Beethoven schrieb an einen Säugling:
Noch weißt du nicht, wes Kind du bist...
Wussten Sie eigentlich, dass Beethoven u.a. auch an einen Säugling geschrieben hat? Ja, wirklich, und das ist alles erhalten. Nur nicht das Antwortschreiben.
Jetzt werden Sie sagen, mein Gott, er war halt im Alter etwas verwirrt. Der Nietzsche hat auf der Straße weinend ein Pferd umarmt, der van Gogh schnitt sich ein Ohr ab, und der alte Beethoven schreibt halt an einen Säugling. Das ist vergleichsweise doch eher harmlos.

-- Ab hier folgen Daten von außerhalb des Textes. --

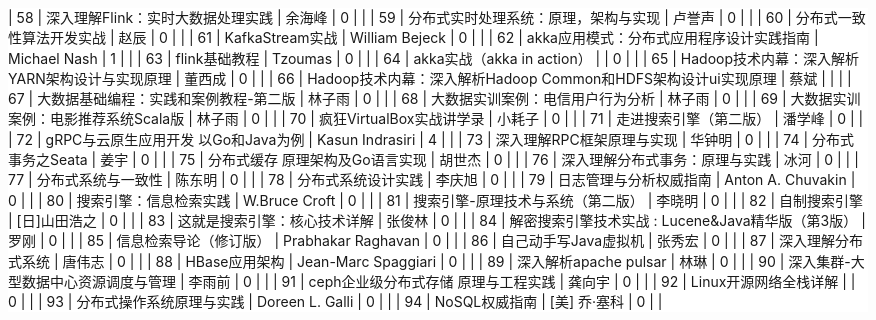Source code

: | 58   | 深入理解Flink：实时大数据处理实践                            | 余海峰                                     | 0        |          |
| 59   | 分布式实时处理系统：原理，架构与实现                         | 卢誉声                                     | 0        |          |
| 60   | 分布式一致性算法开发实战                                     | 赵辰                                       | 0        |          |
| 61   | KafkaStream实战                                              | William Bejeck                             | 0        |          |
| 62   | akka应用模式：分布式应用程序设计实践指南                     | Michael Nash                               | 1        |          |
| 63   | flink基础教程                                                | Tzoumas                                    | 0        |          |
| 64   | akka实战（akka in action）                                   |                                            | 0        |          |
| 65   | Hadoop技术内幕：深入解析YARN架构设计与实现原理               | 董西成                                     | 0        |          |
| 66   | Hadoop技术内幕：深入解析Hadoop Common和HDFS架构设计ui实现原理 | 蔡斌                                       |          |          |
| 67   | 大数据基础编程：实践和案例教程-第二版                        | 林子雨                                     | 0        |          |
| 68   | 大数据实训案例：电信用户行为分析                             | 林子雨                                     | 0        |          |
| 69   | 大数据实训案例：电影推荐系统Scala版                          | 林子雨                                     | 0        |          |
| 70   | 疯狂VirtualBox实战讲学录                                     | 小耗子                                     | 0        |          |
| 71   | 走进搜索引擎（第二版）                                       | 潘学峰                                     | 0        |          |
| 72   | gRPC与云原生应用开发 以Go和Java为例                          | Kasun Indrasiri                            | 4        |          |
| 73   | 深入理解RPC框架原理与实现                                    | 华钟明                                     | 0        |          |
| 74   | 分布式事务之Seata                                            | 姜宇                                       | 0        |          |
| 75   | 分布式缓存 原理架构及Go语言实现                              | 胡世杰                                     | 0        |          |
| 76   | 深入理解分布式事务：原理与实践                               | 冰河                                       | 0        |          |
| 77   | 分布式系统与一致性                                           | 陈东明                                     | 0        |          |
| 78   | 分布式系统设计实践                                           | 李庆旭                                     | 0        |          |
| 79   | 日志管理与分析权威指南                                       | Anton A. Chuvakin                          | 0        |          |
| 80   | 搜索引擎：信息检索实践                                       | W.Bruce Croft                              | 0        |          |
| 81   | 搜索引擎-原理技术与系统（第二版）                            | 李晓明                                     | 0        |          |
| 82   | 自制搜索引擎                                                 | [日]山田浩之                               | 0        |          |
| 83   | 这就是搜索引擎：核心技术详解                                 | 张俊林                                     | 0        |          |
| 84   | 解密搜索引擎技术实战 : Lucene&Java精华版（第3版）            | 罗刚                                       | 0        |          |
| 85   | 信息检索导论（修订版）                                       | Prabhakar Raghavan                         | 0        |          |
| 86   | 自己动手写Java虚拟机                                         | 张秀宏                                     | 0        |          |
| 87   | 深入理解分布式系统                                           | 唐伟志                                     | 0        |          |
| 88   | HBase应用架构                                                | Jean-Marc Spaggiari                        | 0        |          |
| 89   | 深入解析apache pulsar                                        | 林琳                                       | 0        |          |
| 90   | 深入集群-大型数据中心资源调度与管理                          | 李雨前                                     | 0        |          |
| 91   | ceph企业级分布式存储 原理与工程实践                          | 龚向宇                                     | 0        |          |
| 92   | Linux开源网络全栈详解                                        |                                            | 0        |          |
| 93   | 分布式操作系统原理与实践                                     | Doreen L. Galli                            | 0        |          |
| 94   | NoSQL权威指南                                                | [美] 乔·塞科                               | 0        |          |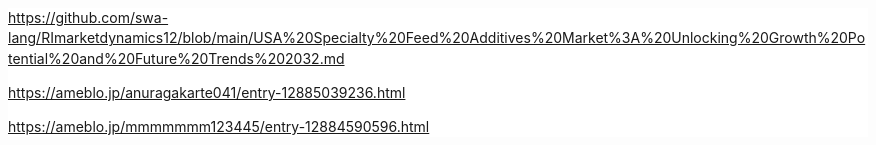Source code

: <a href=https://github.com/swa-lang/RImarketdynamics12/blob/main/USA%20Specialty%20Feed%20Additives%20Market%3A%20Unlocking%20Growth%20Potential%20and%20Future%20Trends%202032.md>https://github.com/swa-lang/RImarketdynamics12/blob/main/USA%20Specialty%20Feed%20Additives%20Market%3A%20Unlocking%20Growth%20Potential%20and%20Future%20Trends%202032.md</a>

<a href=https://ameblo.jp/anuragakarte041/entry-12885039236.html>https://ameblo.jp/anuragakarte041/entry-12885039236.html</a>

<a href=https://ameblo.jp/mmmmmmm123445/entry-12884590596.html>https://ameblo.jp/mmmmmmm123445/entry-12884590596.html</a>
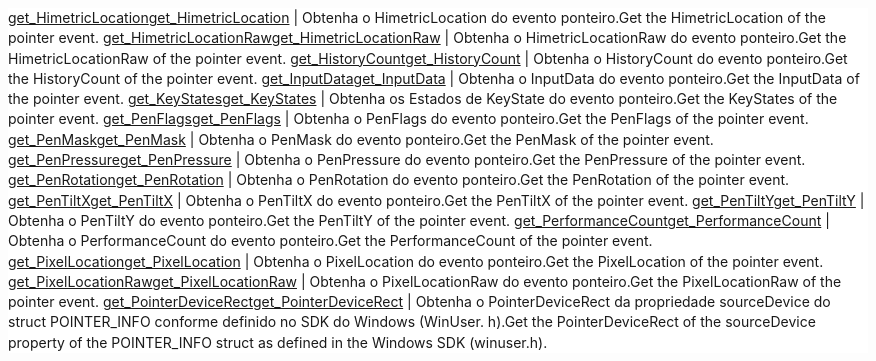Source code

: [<span data-ttu-id="ac9d4-116">get_HimetricLocation</span><span class="sxs-lookup"><span data-stu-id="ac9d4-116">get_HimetricLocation</span></span>](#get_himetriclocation) | <span data-ttu-id="ac9d4-117">Obtenha o HimetricLocation do evento ponteiro.</span><span class="sxs-lookup"><span data-stu-id="ac9d4-117">Get the HimetricLocation of the pointer event.</span></span>
[<span data-ttu-id="ac9d4-118">get_HimetricLocationRaw</span><span class="sxs-lookup"><span data-stu-id="ac9d4-118">get_HimetricLocationRaw</span></span>](#get_himetriclocationraw) | <span data-ttu-id="ac9d4-119">Obtenha o HimetricLocationRaw do evento ponteiro.</span><span class="sxs-lookup"><span data-stu-id="ac9d4-119">Get the HimetricLocationRaw of the pointer event.</span></span>
[<span data-ttu-id="ac9d4-120">get_HistoryCount</span><span class="sxs-lookup"><span data-stu-id="ac9d4-120">get_HistoryCount</span></span>](#get_historycount) | <span data-ttu-id="ac9d4-121">Obtenha o HistoryCount do evento ponteiro.</span><span class="sxs-lookup"><span data-stu-id="ac9d4-121">Get the HistoryCount of the pointer event.</span></span>
[<span data-ttu-id="ac9d4-122">get_InputData</span><span class="sxs-lookup"><span data-stu-id="ac9d4-122">get_InputData</span></span>](#get_inputdata) | <span data-ttu-id="ac9d4-123">Obtenha o InputData do evento ponteiro.</span><span class="sxs-lookup"><span data-stu-id="ac9d4-123">Get the InputData of the pointer event.</span></span>
[<span data-ttu-id="ac9d4-124">get_KeyStates</span><span class="sxs-lookup"><span data-stu-id="ac9d4-124">get_KeyStates</span></span>](#get_keystates) | <span data-ttu-id="ac9d4-125">Obtenha os Estados de KeyState do evento ponteiro.</span><span class="sxs-lookup"><span data-stu-id="ac9d4-125">Get the KeyStates of the pointer event.</span></span>
[<span data-ttu-id="ac9d4-126">get_PenFlags</span><span class="sxs-lookup"><span data-stu-id="ac9d4-126">get_PenFlags</span></span>](#get_penflags) | <span data-ttu-id="ac9d4-127">Obtenha o PenFlags do evento ponteiro.</span><span class="sxs-lookup"><span data-stu-id="ac9d4-127">Get the PenFlags of the pointer event.</span></span>
[<span data-ttu-id="ac9d4-128">get_PenMask</span><span class="sxs-lookup"><span data-stu-id="ac9d4-128">get_PenMask</span></span>](#get_penmask) | <span data-ttu-id="ac9d4-129">Obtenha o PenMask do evento ponteiro.</span><span class="sxs-lookup"><span data-stu-id="ac9d4-129">Get the PenMask of the pointer event.</span></span>
[<span data-ttu-id="ac9d4-130">get_PenPressure</span><span class="sxs-lookup"><span data-stu-id="ac9d4-130">get_PenPressure</span></span>](#get_penpressure) | <span data-ttu-id="ac9d4-131">Obtenha o PenPressure do evento ponteiro.</span><span class="sxs-lookup"><span data-stu-id="ac9d4-131">Get the PenPressure of the pointer event.</span></span>
[<span data-ttu-id="ac9d4-132">get_PenRotation</span><span class="sxs-lookup"><span data-stu-id="ac9d4-132">get_PenRotation</span></span>](#get_penrotation) | <span data-ttu-id="ac9d4-133">Obtenha o PenRotation do evento ponteiro.</span><span class="sxs-lookup"><span data-stu-id="ac9d4-133">Get the PenRotation of the pointer event.</span></span>
[<span data-ttu-id="ac9d4-134">get_PenTiltX</span><span class="sxs-lookup"><span data-stu-id="ac9d4-134">get_PenTiltX</span></span>](#get_pentiltx) | <span data-ttu-id="ac9d4-135">Obtenha o PenTiltX do evento ponteiro.</span><span class="sxs-lookup"><span data-stu-id="ac9d4-135">Get the PenTiltX of the pointer event.</span></span>
[<span data-ttu-id="ac9d4-136">get_PenTiltY</span><span class="sxs-lookup"><span data-stu-id="ac9d4-136">get_PenTiltY</span></span>](#get_pentilty) | <span data-ttu-id="ac9d4-137">Obtenha o PenTiltY do evento ponteiro.</span><span class="sxs-lookup"><span data-stu-id="ac9d4-137">Get the PenTiltY of the pointer event.</span></span>
[<span data-ttu-id="ac9d4-138">get_PerformanceCount</span><span class="sxs-lookup"><span data-stu-id="ac9d4-138">get_PerformanceCount</span></span>](#get_performancecount) | <span data-ttu-id="ac9d4-139">Obtenha o PerformanceCount do evento ponteiro.</span><span class="sxs-lookup"><span data-stu-id="ac9d4-139">Get the PerformanceCount of the pointer event.</span></span>
[<span data-ttu-id="ac9d4-140">get_PixelLocation</span><span class="sxs-lookup"><span data-stu-id="ac9d4-140">get_PixelLocation</span></span>](#get_pixellocation) | <span data-ttu-id="ac9d4-141">Obtenha o PixelLocation do evento ponteiro.</span><span class="sxs-lookup"><span data-stu-id="ac9d4-141">Get the PixelLocation of the pointer event.</span></span>
[<span data-ttu-id="ac9d4-142">get_PixelLocationRaw</span><span class="sxs-lookup"><span data-stu-id="ac9d4-142">get_PixelLocationRaw</span></span>](#get_pixellocationraw) | <span data-ttu-id="ac9d4-143">Obtenha o PixelLocationRaw do evento ponteiro.</span><span class="sxs-lookup"><span data-stu-id="ac9d4-143">Get the PixelLocationRaw of the pointer event.</span></span>
[<span data-ttu-id="ac9d4-144">get_PointerDeviceRect</span><span class="sxs-lookup"><span data-stu-id="ac9d4-144">get_PointerDeviceRect</span></span>](#get_pointerdevicerect) | <span data-ttu-id="ac9d4-145">Obtenha o PointerDeviceRect da propriedade sourceDevice do struct POINTER_INFO conforme definido no SDK do Windows (WinUser. h).</span><span class="sxs-lookup"><span data-stu-id="ac9d4-145">Get the PointerDeviceRect of the sourceDevice property of the POINTER_INFO struct as defined in the Windows SDK (winuser.h).</span></span>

Ja, er schrieb tatsächlich „An einen Säugling“. Nämlich eine Liedkomposition mit Klavierbegleitung, nach einem Gedicht eines Johann Döring, den man zu Recht vergessen hat. Die Vertonung gehört zu Beethovens Erstlingswerken, er war da gerade mal 14 Jahre alt und des eigenen Säuglingsalters noch nicht so fern:
1. Noch weißt du nicht, wes Kind du bist,
Wer dir die Windeln schenket,
Wer um dich wacht, und wer sie ist,
Die dich erwärmt und tränket.
So gesehen sind wir alle zunächst einmal Waisenkinder. Ein interessanter Gedanke, der aber „An den Säugling“ gerichtet, völlig verpufft. Auch vom musikalischen her ist eine direkte Anwendung am Säugling nicht zu empfehlen, schon allein, um sich nicht dem Vorwurf der Kindesmisshandlung auszusetzen.
Wenn man das Frühwerk hingegen als eine Reflexion des eigenen, noch unfertigen Zustandes eines fast noch kindlichen Künstlers sieht, der dabei war, alle musikalischen Formen gierig aufzusaugen, versteht man vielleicht, warum er sich an diesem Gedicht versucht hat.